It also could be that at this horses age, and your weight, that there are some major pain issues going on. I am concerned that you feel his being ungraceful and your being large might flip him over.

Might not have anything to do with hackamore, but just popped up at same time.

But if horse is doing what you describe? You have no business taking him out on trail rides period. You can't control him, and he is a danger to others and their horses too. 

Teeth, jaw, bars, ears, poll? Vet check by a equine vet would be what I would do. But I really think this horse is just too old to do the cantering and the long rides, especially if you are a larger human.


----------



## Corin (Jan 29, 2013)

Palomine, If you had read my posts you would have read that I have taken him to the vet recently (did a full work up including many x-ray studies). The vet advise me to keep him working as I have been, he is in great shape and should be able to handle the riding as I have been and that is what has kept him in great shape. Yes I'm 5'10 and bigger than your average girl but the vet told me not to worry about my size/weight on him and that he should be able to handle it just fine (I did ask, and we did take spine x-rays because I wanted to make sure he was ok).
I guess I'm exaggerating a bit when I say "taking off", I dont mean he is running wild and crazed, I mean he is taking to long to respond to my cues at the canter (maybe an extra 20 feet before he listens when before he use to be instant) I can handle my horse just fine and if an emergency arises I could get him to stop If I absolutely needed him to (the only time I had a very hard time & it took a long time to stop him was when I was riding him in a halter and even then I was still able to make him stop before anything bad could happen) - it's the fact that he's not responding like he use to and I want to enjoy riding him not fighting with him that is my problem and i shouldn't have argue with him to stop. I'm not scared of him or feel he is a danger to me or others, in fact even if he kept doing this he would still be 10x better than most horses I have ridden or had to ride with.
Age has nothing to do with physical ability its the body and shape it is in, he is in better shape than some younger horses Ive ridden. If the vet had told me he was unable to do the activity or unable to handle my size then I wouldnt ride him, but he encouraged me to continue and keep him active.


----------



## Cherie (Dec 16, 2010)

I just think he got a little 'wise'. I don't think you have any other problems. 

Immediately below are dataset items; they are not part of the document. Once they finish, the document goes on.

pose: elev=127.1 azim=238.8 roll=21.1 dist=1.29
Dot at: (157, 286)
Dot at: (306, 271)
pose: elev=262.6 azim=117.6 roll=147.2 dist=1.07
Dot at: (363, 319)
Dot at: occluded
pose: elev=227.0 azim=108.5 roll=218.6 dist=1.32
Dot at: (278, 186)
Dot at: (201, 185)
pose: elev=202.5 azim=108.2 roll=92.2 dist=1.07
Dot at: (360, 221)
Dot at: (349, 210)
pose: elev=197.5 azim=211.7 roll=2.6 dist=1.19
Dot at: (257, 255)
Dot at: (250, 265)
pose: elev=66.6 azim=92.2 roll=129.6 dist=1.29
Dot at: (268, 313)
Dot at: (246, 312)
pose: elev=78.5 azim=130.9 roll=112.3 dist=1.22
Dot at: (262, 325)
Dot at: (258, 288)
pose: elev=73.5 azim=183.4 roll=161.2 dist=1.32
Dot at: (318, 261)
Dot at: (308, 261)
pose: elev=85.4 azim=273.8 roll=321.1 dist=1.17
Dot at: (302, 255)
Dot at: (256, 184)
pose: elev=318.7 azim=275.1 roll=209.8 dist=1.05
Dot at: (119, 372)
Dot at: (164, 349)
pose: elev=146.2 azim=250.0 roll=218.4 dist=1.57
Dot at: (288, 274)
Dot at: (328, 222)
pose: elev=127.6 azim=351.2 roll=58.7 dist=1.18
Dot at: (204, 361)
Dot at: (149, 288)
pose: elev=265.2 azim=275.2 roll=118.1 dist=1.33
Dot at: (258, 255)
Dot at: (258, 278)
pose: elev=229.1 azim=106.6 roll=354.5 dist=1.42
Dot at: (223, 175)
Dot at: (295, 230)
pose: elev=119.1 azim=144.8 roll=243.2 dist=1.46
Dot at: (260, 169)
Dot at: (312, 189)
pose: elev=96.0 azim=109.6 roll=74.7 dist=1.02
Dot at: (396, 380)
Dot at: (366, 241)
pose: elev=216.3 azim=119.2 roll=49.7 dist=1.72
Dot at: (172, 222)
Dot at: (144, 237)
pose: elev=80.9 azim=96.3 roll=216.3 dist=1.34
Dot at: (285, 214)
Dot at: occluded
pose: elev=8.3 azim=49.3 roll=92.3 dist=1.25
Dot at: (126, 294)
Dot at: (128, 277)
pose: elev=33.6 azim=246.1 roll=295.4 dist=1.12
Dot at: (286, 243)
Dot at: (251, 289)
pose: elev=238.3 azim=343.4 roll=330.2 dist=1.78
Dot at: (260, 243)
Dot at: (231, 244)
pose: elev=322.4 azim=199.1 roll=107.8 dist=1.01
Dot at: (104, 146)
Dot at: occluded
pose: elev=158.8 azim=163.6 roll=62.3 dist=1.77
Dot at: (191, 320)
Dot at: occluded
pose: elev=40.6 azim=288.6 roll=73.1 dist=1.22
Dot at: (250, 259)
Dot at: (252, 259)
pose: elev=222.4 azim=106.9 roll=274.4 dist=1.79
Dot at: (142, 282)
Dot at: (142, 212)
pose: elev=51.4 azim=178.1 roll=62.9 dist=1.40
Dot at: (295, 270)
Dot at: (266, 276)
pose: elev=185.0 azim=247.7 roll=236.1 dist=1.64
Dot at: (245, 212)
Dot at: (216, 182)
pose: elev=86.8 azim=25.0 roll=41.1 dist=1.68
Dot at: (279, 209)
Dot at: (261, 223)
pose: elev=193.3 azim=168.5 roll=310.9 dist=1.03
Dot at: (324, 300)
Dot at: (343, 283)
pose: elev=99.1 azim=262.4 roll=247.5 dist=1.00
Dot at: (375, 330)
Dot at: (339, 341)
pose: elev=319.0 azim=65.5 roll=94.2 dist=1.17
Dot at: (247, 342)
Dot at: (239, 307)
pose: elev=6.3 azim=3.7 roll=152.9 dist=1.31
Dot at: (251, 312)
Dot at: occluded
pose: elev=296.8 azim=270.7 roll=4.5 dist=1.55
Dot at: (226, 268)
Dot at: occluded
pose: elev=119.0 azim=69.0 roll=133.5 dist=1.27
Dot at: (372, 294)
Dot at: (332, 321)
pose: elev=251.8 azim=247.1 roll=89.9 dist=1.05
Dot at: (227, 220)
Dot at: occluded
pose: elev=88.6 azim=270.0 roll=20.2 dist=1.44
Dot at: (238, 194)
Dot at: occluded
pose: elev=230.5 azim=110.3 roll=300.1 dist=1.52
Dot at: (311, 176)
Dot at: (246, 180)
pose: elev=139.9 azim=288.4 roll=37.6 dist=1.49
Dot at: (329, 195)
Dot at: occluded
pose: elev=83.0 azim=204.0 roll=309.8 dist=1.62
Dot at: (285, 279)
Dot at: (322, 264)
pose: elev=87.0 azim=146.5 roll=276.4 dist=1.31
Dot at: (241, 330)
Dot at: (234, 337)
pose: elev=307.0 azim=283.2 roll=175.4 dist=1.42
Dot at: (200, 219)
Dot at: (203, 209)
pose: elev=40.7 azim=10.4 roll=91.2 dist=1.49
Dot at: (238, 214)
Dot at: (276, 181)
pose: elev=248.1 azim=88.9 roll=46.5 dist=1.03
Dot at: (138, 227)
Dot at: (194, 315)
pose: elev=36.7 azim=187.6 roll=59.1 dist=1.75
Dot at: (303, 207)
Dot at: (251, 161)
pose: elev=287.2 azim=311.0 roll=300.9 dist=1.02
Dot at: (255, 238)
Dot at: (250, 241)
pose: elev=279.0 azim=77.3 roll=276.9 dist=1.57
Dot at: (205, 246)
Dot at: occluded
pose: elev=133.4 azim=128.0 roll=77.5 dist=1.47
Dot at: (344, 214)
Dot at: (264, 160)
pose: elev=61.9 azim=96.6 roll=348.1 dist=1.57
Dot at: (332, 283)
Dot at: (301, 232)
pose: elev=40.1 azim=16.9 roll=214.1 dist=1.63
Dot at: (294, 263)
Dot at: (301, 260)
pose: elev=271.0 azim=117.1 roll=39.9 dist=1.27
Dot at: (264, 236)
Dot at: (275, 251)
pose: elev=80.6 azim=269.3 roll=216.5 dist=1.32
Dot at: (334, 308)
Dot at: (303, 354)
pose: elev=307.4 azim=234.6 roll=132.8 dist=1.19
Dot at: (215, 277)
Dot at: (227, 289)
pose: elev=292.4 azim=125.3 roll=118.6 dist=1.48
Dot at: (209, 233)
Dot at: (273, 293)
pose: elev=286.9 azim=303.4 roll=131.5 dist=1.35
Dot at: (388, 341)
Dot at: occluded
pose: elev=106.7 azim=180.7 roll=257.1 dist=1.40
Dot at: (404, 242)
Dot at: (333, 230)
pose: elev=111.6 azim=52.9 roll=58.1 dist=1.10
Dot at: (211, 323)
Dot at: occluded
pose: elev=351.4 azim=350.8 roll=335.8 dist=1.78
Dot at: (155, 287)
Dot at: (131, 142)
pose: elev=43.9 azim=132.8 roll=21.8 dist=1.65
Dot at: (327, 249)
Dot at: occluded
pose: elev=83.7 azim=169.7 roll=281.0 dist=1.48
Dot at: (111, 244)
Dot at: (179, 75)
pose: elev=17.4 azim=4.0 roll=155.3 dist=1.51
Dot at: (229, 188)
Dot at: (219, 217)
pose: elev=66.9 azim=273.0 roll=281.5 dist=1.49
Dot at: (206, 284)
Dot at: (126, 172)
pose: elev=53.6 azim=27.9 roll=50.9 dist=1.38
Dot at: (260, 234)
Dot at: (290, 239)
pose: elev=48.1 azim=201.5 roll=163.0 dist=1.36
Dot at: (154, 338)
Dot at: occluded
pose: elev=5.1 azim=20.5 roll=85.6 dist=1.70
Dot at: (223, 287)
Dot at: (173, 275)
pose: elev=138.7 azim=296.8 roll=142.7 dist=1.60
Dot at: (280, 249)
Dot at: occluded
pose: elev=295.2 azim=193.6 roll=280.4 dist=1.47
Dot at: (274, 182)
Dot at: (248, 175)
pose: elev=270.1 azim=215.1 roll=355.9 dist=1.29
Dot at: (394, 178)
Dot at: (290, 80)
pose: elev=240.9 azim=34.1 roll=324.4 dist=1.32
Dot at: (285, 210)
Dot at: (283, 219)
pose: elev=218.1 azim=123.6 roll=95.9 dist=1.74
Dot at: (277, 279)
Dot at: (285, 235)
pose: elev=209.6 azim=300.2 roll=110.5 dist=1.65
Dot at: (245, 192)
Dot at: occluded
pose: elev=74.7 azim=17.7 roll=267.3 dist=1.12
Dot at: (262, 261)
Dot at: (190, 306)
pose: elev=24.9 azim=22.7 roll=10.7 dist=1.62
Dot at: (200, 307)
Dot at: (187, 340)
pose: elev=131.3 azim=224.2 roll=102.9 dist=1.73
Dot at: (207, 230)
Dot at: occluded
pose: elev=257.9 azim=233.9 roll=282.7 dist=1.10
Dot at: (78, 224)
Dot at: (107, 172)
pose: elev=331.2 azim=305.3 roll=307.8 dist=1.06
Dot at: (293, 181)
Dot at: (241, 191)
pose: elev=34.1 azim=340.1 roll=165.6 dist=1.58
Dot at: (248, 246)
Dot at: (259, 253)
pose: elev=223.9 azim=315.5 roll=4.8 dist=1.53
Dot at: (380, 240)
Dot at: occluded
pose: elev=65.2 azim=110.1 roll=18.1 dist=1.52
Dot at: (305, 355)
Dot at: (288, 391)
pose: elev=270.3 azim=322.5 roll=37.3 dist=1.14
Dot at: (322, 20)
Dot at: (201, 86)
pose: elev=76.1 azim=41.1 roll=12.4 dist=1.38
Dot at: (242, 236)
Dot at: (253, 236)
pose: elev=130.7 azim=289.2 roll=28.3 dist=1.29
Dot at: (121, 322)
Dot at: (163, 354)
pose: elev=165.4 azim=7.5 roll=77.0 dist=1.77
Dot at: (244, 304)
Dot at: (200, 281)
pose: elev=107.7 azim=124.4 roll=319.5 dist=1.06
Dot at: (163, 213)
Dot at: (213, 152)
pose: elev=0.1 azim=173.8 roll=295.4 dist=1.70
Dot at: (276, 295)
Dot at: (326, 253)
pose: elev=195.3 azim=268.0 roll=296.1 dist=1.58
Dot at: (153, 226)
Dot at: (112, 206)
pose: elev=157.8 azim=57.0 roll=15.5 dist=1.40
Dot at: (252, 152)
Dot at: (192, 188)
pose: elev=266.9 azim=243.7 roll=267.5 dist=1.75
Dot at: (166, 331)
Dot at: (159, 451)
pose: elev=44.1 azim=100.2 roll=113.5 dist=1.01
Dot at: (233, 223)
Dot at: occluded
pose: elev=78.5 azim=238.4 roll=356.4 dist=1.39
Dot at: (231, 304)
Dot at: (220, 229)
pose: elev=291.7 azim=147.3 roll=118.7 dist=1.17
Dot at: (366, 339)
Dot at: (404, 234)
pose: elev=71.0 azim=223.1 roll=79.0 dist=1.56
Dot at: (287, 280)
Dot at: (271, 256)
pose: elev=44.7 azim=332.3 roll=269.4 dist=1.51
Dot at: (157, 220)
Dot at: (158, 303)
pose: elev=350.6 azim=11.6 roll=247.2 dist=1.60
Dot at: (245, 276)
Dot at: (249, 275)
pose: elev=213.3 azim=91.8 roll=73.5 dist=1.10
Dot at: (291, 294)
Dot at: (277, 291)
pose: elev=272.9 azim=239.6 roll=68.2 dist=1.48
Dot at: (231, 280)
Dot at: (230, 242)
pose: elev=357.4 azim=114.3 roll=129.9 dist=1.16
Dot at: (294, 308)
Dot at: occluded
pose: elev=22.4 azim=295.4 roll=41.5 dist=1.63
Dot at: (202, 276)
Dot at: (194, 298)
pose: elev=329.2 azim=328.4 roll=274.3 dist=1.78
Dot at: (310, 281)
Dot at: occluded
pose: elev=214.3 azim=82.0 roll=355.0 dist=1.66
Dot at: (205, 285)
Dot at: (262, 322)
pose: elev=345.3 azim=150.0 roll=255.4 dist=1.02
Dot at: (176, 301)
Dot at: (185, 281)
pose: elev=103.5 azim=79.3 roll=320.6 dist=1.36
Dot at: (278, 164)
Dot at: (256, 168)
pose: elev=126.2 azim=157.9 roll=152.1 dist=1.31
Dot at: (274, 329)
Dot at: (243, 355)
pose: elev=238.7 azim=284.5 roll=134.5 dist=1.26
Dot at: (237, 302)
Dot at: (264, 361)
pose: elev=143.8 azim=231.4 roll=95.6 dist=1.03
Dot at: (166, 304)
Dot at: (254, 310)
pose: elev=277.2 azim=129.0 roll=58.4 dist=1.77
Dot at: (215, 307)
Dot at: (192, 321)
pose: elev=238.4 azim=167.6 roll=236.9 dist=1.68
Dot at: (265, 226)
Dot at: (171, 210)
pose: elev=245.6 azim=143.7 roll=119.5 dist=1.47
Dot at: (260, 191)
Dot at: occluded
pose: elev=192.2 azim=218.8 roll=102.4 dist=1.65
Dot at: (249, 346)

I would bet that if you teach him to give you his head at all three gaits, he will come right back to listening to you. If he doesn't, he will know what to do when you ask for his head.

Did you read the link I gave you? If you teach it that way, you do not have to worry about taking his head away from him as the canter. He'll just 'half halt' and then come to an immediate stop. But, most horses that thought about going through a bit before, will just listen and stop.


----------